Why do Americans politicize everything? A 20-something’s perspective
Living in this country it seems as if Americans politicize everything.
In fact, did you know that we are not supposed to be politicizing social issues? It is crucial to the U.S. government that judges, for example, are apolitical.
They shouldn’t let political ideology sway their ideas or opinions during court. It’s written in the Code of Conduct for Judges, Canon 2. It says:
“A judge should not allow family, social, political, financial, or other relationships to influence judicial conduct or judgment.”
Real talk, do Americans politicize everything?
Obviously, we all know it’s impossible to be completely unbiased. It’s inevitable that your upbringing or your environment will affect you (thanks, psychology). Still, though if we cannot obtain true neutrality, it’s worth striving for.
So why, why did I bring this up? What’s the point, Erin? Well, because as you can see, some government entities aren’t politicized, for very good reasons.
Just like judges should try their best to not let their preconceived notions affect them, there are other government entities or social issues that perhaps should remain centralized.
Keep in mind that of course biases will always exist. It is important to navigate with that in mind rather than being blind altogether.
What are some examples of this?
Well, the most recent example would be with the CDC. Ya know, the Center for Disease and Control.
The same guiding institution Pence referred to when stating, “we don’t want federal guidance to be a reason why schools don’t reopen.”
The CDC, like any government entity, has to play nice with politics because politicians fund that agency. Does that sound bias?
Take 1993, when the CDC did some research on firearm injuries. They deduced that there was an increased risk of homicide if the firearm was in the house.
The response was ultimately the Dickey Amendment, which stated that the CDC could not use its funding in any way to promote gun control.
This, inherently, affects the CDC’s ability to properly study and analyze these questions. It’s censoring them. The politics of the situation can be a bit difficult to navigate, especially now.
Former CDC director Tom Frieden stated in an interview with STAT,
“The key to having an effective public health agency is that it is close enough to the rest of the government for its advice to be trusted and listened to, but far enough [away] for the public to trust that it’s valid, and for 74 years the CDC has had that role…”
“It’s an extraordinary time right now that it doesn’t.”
But don’t worry, there are more examples, especially when it comes to topics today. Like…

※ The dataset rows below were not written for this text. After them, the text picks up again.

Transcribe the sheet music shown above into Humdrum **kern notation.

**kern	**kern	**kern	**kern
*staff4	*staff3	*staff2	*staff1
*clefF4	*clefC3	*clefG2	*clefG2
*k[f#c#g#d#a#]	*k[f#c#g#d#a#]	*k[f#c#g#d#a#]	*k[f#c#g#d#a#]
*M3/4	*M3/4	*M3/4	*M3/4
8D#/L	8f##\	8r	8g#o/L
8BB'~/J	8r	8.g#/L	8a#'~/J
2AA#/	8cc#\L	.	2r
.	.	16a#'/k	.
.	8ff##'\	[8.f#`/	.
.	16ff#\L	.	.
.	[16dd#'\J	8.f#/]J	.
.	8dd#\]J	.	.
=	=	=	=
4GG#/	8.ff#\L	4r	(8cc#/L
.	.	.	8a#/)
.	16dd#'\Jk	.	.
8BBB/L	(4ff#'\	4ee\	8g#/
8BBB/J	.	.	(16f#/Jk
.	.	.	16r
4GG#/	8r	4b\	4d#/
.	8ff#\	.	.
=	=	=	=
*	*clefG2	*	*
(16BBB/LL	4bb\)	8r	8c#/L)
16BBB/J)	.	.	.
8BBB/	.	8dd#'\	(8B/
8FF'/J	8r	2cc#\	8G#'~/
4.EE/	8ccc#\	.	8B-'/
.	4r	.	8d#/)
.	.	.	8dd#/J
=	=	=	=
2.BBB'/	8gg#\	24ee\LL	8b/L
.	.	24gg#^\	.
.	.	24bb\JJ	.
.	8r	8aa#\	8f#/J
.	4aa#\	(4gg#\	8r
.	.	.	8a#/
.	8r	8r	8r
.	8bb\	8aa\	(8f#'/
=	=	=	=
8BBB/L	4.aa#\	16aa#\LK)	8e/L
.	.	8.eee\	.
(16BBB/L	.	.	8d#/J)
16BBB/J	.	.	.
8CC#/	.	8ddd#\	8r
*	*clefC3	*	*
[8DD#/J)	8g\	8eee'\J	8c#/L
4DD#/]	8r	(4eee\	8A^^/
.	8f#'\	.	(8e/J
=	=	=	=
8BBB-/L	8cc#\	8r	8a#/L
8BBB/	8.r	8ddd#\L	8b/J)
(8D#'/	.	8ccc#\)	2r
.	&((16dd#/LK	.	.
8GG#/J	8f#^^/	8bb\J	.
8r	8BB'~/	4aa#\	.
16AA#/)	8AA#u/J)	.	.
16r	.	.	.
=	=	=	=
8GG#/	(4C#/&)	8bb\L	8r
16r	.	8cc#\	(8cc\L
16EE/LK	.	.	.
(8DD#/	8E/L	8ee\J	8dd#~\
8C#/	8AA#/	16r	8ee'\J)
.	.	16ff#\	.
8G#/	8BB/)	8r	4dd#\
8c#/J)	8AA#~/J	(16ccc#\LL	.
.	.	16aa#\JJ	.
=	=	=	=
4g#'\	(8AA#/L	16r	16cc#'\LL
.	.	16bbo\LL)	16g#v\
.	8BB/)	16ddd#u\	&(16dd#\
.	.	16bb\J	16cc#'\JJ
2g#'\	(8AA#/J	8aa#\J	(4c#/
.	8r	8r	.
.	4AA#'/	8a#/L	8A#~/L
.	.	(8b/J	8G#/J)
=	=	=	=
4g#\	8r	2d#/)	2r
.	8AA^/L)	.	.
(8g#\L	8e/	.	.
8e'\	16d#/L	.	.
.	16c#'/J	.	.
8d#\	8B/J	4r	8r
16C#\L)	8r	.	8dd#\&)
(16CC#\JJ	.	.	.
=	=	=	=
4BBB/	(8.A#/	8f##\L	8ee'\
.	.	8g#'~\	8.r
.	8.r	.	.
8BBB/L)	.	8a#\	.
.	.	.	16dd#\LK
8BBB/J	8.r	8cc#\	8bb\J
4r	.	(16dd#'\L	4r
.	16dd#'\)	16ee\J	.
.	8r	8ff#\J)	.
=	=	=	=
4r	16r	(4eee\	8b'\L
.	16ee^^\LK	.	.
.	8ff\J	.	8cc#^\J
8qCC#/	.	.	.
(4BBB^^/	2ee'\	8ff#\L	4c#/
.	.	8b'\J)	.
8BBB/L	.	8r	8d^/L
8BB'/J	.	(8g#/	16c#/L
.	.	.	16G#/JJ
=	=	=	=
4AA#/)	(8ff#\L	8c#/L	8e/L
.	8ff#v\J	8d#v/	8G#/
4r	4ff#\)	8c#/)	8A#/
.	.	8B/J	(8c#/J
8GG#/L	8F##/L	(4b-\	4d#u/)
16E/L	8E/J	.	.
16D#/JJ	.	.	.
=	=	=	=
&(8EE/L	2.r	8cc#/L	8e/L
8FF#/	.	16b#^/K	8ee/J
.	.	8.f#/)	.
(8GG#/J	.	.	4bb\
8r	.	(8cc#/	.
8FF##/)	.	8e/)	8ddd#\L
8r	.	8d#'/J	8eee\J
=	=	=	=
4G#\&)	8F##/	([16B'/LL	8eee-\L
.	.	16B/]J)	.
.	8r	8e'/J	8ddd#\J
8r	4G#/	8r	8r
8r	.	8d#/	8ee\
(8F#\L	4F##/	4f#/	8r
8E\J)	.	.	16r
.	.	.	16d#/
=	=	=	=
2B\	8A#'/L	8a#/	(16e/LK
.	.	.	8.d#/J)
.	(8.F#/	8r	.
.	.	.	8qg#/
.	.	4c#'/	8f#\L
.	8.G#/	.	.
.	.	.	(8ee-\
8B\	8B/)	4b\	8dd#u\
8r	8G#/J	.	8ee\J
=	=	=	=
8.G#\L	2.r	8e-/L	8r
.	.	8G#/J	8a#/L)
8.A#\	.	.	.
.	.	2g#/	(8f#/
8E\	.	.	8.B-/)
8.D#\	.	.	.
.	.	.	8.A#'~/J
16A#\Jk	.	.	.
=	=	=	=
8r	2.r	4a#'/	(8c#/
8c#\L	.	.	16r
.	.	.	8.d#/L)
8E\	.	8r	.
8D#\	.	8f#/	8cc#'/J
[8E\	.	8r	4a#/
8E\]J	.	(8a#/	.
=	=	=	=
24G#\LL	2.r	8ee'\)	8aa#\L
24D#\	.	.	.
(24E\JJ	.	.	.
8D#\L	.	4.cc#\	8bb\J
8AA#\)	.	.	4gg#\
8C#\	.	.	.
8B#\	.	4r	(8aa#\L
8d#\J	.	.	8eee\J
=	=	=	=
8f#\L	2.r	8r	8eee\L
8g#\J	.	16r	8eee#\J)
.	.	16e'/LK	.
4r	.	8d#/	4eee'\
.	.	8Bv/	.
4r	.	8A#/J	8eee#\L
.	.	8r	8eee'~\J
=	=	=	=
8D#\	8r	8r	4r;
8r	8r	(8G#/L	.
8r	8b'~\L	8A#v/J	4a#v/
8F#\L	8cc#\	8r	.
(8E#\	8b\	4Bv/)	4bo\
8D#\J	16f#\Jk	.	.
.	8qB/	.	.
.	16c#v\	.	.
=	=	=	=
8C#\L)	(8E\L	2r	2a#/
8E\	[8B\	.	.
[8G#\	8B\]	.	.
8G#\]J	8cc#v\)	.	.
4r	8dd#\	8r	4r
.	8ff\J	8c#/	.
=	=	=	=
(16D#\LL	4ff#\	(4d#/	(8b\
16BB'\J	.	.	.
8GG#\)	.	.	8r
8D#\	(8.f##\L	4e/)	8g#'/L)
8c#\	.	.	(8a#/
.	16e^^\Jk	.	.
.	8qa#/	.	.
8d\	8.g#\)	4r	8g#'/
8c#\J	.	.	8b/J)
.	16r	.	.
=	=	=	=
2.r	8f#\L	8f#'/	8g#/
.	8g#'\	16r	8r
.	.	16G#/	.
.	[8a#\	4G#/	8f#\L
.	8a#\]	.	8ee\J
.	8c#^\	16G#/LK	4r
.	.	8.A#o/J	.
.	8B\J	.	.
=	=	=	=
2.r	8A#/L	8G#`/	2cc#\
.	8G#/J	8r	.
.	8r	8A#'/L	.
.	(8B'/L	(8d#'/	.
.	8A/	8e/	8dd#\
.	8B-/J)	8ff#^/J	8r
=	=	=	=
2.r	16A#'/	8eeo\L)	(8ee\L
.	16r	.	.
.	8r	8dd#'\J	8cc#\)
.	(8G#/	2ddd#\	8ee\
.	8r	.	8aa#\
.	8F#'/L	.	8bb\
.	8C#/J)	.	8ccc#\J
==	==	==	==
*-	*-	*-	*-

The first time I walked into an OB/GYN’s office, for an answer to my horrible cramps that made me miss way too much school, I was told, “It could just be that you’re young.”
I’m not the only woman to hear this.
In fact, it’s increasingly common for young women to experience pain during their cycle.
A study done by Hong Ju, Mark Jones, and Gita Mishra, titled, “The Prevalence and Risk Factors of Dysmenhorrea,” (Dysmenorrhea is the diagnosis for a person with severe cramps or pain during their menstrual cycle) addressed this.
“Dysmenorrhea is considered the most common symptom of all menstrual complaints and poses a greater burden of disease than any other gynecological complaint in developing countries.”
Despite this prevalence, even bringing it up as a reason for an absence is still very much taboo.
You had to know this one was coming of course. But even still, it ought to be said. Research-based on our environment isn’t necessarily political.
Remember the Scientific Method?
- step 1: Ask a question.
- step 2: Do background research.
- step 3: Hypothesize an if-then statement.
Well, the whole idea of that, by extension is to learn more about our world.
This isn’t to say that science can’t be biased. Years of racism in the medical field will show you that, it very much can be. However, that’s not the point.
The point here is that the studying of our planet and the results from that study are just that. Results can be wrong or skewed, of course.
But consider this: The only way to consider if something is possibly skewed is to listen.
It’s not just politics, baby
If we don’t know, we should ask.
Ultimately, if the science is wrong, if the numbers are wrong, we can try to find out why.
We won’t know if the numbers are wrong if we dismiss it as a political agenda. It’s not lost on me that I am insisting that government actions are not political. But we shouldn’t dismiss statistics or research without first attempting to understand.
In 2015, Senator Ted Cruz was appointed to head a committee in charge of NASA’s funding. The same Ted Cruz who has outright claimed that global warming is not real.
It is ever important, not as civilian duty, but for ourselves that we remain vigilant. Don’t dismiss these things. These are important extensions [of our government] and topics that affect us all.